Marinho afirmou que as organizações criminosas avançaram em estrutura, tecnologia e capacidade operacional, enquanto as forças de segurança do estado não acompanharam esse movimento. Como exemplo, mencionou uma visita a Rio das Pedras, na zona oeste da capital, área historicamente associada à atuação de milícias.
“A gente tá na idade da pedra em termos de tecnologia, de equipamento e inteligência operacional”, disse o candidato.
Cooperação internacional
A proposta prevê a participação de agências americanas sem transferência do comando das operações. Marinho citou DEA, ATF, Homeland Security, FBI e CIA como possíveis parceiras em um compartilhamento direto com as polícias Civil e Militar do Rio de Janeiro.
Segundo o candidato, o intercâmbio seria uma forma de reduzir a diferença entre a capacidade das organizações criminosas e a estrutura disponível às forças estaduais.
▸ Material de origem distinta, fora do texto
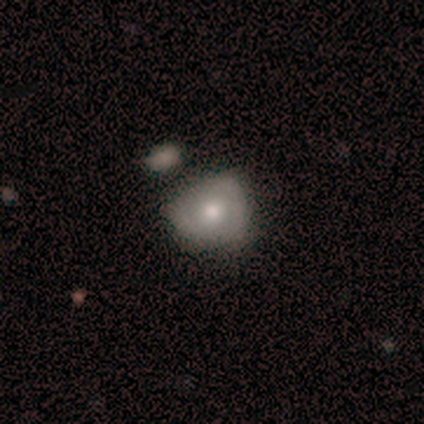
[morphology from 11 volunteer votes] Volunteers were most divided on "merging": minor disturbance: 45%, none: 36%, major disturbance: 18%, merger: 0%. More confident: smooth or featured — smooth (73%); how rounded — round (62%).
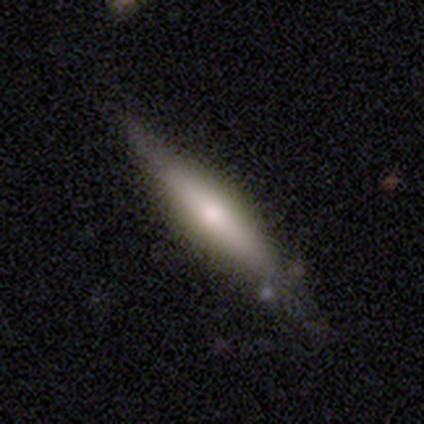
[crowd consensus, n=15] This appears to be a smooth galaxy with no disk features (47%, tied with featured or disk) that is cigar-shaped (71%). Merging: none (79%).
Ele também afirmou que, em um eventual governo, pretende que os criminosos voltem a temer a ação policial e que os cidadãos possam recuperar a tranquilidade.
Apoio eleitoral
Questionado sobre sua relação com a família Bolsonaro e sobre independência política, Marinho declarou voto em Romeu Zema, governador de Minas Gerais e pré-candidato do Novo à Presidência da República.
Ao mesmo tempo, afirmou receber apoio de eleitores que pretendem votar em Flávio Bolsonaro para presidente e nele para o governo fluminense. Marinho associou essa combinação à possibilidade de uma atuação conjunta contra o que chamou de domínio da violência armada e atribuiu ao PT e à esquerda a criação da chamada lei do fuzil.
O único governo do estado do Rio de Janeiro comandado por uma integrante do PT foi o de Benedita da Silva. Ela assumiu o Palácio Guanabara em abril de 2002, depois da renúncia de Anthony Garotinho, e permaneceu no cargo até janeiro de 2003, concluindo o mandato.